OUVIR- Lembram-se de Lloyd Cole? Com os Commotions conquistou fama graças a belas canções, intimistas q.b. Numa carreira a solo incerta, manteve a descrição e o seu novo disco, ironicamente intitulado “Standards”, não é um repositório de versões de lugares comuns, mas sim a tentativa de deixar para a memória do seu público algumas canções. A viver nos Estados Unidos desde há anos, o disco é marcado pelos sons do pop e rock americanos, mais do que pelo suave pop britânico que deu fama a lloyd Cole. Nõo é certamente por acaso que a única versão de canção alheia nestes “Standards” é “”California Earthquake”, de Cass Elliott, dos The Mamas & The Papas, um velho tema de 1968. Dos temas novos, que mostram como aos 52 anos ainda se consegue comabter o destino, destaco “Blue Like Mars”, “Women’s Studies”, “Opposites Day” e “No Truck”. A vasta legião de fãs de Cole em Portugal não ficará desiludida com este disco.

 

FOLHEAR - Qualidade de Vida em 2013, onde se pode encontrar?

Pois é, Costa, em ano de eleições Lisboa saíu da lista das 25 melhores cidades para viver elaborada pela “Monocle”. Eu, lisboeta, tenho pena. Aguentámos lá uns anos, mas não sobrevivemos ao mandato do Costa e do Sá Fernandes. Tenho muitoa pena de ver a minha cidade transforamada num fim de semana em cartaz publicitário de um hipermercado, como vai acontecer este sábado. Estas coisas pagam-se. Para o Continente é barato, para Lisboa, é caríssimo. A “Monocle” sublinha que uma boa cidade deve viver sete dias por semana, sem interrupções, para os seus habitantes. O que se vai passar sábado na Avenida  é uma interrupção da cidade. Além de uma foleirice, é um abuso. Rewsta-nos a satisfação de o Deli Delux ser referida como a sexta melhor loja de comida e bebida no “The Monocle Food And Entertaining Guide 2013”, com destaques para o vinho deo Porto da Taylor’s e para as conservas da Tricana. O City Survey da edição dupla de Verão, agora distribuída, é sobre o Rio de Janeiro. E, claro que me dói um pouco ver Madrid citada várias vezes e Lisboa assim esquecida. olhem, agradeçam ao Costa.

 

PROVAR - Onde é que uma cerveja moçambicana e a vista do casario de Lisboa, com o Tejo por pano de fundo combinam? A resposta é num belo terraço, perto do Castelo, no alto do antigo mercado do Chão do Loureiro, hoje um parque de estacionamento bem útil para se poder ir à zona da Costa do Castelo?
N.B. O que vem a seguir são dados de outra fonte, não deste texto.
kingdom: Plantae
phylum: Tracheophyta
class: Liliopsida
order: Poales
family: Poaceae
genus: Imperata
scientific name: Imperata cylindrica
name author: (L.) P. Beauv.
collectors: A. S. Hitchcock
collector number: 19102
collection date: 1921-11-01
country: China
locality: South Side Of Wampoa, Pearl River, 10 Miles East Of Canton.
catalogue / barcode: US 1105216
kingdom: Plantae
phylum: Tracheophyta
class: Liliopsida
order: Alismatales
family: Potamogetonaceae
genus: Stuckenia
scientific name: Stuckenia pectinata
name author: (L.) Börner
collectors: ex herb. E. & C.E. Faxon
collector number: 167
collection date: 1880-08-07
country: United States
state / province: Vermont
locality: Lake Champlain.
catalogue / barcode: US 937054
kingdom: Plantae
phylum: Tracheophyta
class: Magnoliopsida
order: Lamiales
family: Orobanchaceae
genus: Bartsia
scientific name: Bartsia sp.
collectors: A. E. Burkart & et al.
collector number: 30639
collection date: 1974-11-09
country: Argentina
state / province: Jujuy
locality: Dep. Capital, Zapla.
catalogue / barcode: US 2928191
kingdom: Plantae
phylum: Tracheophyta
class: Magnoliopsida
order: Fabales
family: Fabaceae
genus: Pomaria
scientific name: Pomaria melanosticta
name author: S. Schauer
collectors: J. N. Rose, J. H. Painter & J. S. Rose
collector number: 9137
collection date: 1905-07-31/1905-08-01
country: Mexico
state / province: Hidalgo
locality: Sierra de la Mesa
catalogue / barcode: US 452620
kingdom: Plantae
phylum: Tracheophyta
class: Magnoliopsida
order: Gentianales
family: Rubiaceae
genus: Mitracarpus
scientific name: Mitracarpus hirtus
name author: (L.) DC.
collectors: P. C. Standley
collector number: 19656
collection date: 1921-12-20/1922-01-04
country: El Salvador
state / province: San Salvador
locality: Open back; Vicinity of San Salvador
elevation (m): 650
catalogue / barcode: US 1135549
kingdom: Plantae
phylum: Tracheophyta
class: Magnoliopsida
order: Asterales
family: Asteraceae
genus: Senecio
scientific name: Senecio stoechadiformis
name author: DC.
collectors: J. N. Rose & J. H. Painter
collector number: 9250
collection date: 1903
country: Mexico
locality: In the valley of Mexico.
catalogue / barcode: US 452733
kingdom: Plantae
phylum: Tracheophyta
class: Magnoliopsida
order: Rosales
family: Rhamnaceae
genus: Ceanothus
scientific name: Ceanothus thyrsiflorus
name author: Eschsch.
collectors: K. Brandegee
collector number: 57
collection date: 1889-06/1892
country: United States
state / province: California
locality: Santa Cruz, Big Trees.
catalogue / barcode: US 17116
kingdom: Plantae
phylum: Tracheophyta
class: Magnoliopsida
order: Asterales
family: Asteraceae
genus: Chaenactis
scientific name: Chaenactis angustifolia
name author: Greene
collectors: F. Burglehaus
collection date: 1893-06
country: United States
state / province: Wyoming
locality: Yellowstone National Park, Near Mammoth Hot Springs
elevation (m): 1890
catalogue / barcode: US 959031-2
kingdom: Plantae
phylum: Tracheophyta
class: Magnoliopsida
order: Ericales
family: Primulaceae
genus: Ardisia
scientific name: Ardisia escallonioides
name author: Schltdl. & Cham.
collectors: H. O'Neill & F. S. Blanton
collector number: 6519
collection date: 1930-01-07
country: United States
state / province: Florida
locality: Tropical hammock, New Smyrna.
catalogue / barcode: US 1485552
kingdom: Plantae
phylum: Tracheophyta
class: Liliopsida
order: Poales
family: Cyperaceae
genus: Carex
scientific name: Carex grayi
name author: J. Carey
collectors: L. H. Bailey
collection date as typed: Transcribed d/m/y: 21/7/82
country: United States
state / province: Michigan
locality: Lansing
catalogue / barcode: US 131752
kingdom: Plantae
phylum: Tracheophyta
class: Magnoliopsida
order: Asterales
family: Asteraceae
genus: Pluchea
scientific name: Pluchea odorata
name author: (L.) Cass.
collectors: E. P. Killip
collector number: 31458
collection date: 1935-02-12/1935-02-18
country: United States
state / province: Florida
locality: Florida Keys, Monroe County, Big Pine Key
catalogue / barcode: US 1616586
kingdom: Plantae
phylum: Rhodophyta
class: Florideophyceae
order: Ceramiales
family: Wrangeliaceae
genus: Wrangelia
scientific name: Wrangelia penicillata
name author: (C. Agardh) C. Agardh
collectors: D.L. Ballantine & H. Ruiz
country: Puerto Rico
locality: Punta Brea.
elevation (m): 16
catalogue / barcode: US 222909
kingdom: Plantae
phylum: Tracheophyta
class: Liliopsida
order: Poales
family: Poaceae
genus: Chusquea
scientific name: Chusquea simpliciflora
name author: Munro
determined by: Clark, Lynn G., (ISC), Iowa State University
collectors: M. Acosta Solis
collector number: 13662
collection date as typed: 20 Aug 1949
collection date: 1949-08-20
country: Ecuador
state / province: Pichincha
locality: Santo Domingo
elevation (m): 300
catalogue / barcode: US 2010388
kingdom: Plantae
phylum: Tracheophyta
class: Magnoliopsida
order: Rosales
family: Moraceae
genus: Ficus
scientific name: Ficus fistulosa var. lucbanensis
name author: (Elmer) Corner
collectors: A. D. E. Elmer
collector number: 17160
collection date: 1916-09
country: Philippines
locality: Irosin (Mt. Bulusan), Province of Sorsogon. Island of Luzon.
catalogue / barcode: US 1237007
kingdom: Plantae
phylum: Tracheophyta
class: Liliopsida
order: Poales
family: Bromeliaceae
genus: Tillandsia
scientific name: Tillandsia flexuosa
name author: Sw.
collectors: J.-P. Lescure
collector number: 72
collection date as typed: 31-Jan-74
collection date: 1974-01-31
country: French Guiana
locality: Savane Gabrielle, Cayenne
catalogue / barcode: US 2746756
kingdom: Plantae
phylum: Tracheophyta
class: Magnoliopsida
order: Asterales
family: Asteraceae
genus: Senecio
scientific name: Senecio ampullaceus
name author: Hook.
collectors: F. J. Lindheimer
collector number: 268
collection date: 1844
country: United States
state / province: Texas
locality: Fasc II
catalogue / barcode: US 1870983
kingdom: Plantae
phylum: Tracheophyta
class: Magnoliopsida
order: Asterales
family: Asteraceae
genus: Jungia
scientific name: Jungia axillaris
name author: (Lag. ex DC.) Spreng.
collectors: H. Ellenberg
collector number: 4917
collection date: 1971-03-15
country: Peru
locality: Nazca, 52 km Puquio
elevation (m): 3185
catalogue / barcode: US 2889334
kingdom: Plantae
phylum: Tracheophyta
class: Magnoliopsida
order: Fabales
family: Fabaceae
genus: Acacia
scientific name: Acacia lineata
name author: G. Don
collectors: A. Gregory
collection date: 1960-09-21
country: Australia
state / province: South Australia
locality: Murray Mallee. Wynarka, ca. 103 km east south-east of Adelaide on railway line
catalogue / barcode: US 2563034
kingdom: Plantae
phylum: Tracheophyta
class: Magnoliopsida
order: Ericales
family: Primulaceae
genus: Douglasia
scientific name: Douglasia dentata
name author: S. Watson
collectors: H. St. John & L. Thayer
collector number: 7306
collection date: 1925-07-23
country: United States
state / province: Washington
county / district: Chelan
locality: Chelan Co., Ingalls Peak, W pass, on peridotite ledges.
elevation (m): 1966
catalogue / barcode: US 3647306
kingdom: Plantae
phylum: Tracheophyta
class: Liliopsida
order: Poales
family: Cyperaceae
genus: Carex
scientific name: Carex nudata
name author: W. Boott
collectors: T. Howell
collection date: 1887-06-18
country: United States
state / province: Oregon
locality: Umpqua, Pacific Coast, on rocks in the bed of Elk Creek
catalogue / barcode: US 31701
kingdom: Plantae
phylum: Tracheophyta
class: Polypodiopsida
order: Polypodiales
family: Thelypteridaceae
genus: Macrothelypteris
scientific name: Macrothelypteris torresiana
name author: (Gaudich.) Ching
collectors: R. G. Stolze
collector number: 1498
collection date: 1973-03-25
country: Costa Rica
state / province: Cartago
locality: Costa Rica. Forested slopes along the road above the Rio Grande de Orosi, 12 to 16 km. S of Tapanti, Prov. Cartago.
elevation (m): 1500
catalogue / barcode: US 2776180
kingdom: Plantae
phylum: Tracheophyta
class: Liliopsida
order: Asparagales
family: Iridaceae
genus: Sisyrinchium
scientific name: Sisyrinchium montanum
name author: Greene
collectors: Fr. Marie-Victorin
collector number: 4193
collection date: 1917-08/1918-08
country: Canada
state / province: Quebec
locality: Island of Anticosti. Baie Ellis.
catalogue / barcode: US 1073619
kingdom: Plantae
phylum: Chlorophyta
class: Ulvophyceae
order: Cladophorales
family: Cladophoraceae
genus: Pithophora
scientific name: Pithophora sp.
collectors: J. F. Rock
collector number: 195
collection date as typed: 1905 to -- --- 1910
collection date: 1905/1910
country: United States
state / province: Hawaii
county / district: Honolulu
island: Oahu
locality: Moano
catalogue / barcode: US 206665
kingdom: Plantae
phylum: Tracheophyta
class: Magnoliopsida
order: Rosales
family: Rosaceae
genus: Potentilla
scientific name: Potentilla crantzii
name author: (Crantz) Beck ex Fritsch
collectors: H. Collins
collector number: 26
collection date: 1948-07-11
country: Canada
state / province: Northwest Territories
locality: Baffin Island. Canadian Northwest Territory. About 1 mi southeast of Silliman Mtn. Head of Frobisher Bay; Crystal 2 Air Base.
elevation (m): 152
Ali pode beber uma “laurentina” bem fresquinha”, mas também uma “dois MM”. No restaurante, que dispõe da mesma vista, tem uma boa selecção de vinhos - mas aceite a sugestão dos vinhos Casa da Ínsua, do Dão, que têm uma excelente relação qualidade-preço. Provou-se a galinha em caril com amendoim, o chacuti de vaca e o camarão à Laurentina e tudo merece elogios. O serviço, como diz voz amiga, é acima de simpático. O Zambeze está aberto todo o dia, alternando entre café, esplanada e restaurante, fica ao alto da Calçada do Marquês de Tancos e tem o telefone 218 877 056.

 

DIXIT - Procuro político honesto para votar - Cartaz em manifestação no Brasil

 

GOSTO- Os Moonspell e seus convidados são os escolhidos para, amanhã, sábado, encerrarem as Festas de Lisboa junto à Torre de Belém.

 

NÃO GOSTO - Já repararam que Antonio Costa protege o piquenicão e as hortas postiças do Continente, ao mesmo tempo que a Câmara arrasar hortas comunitárias?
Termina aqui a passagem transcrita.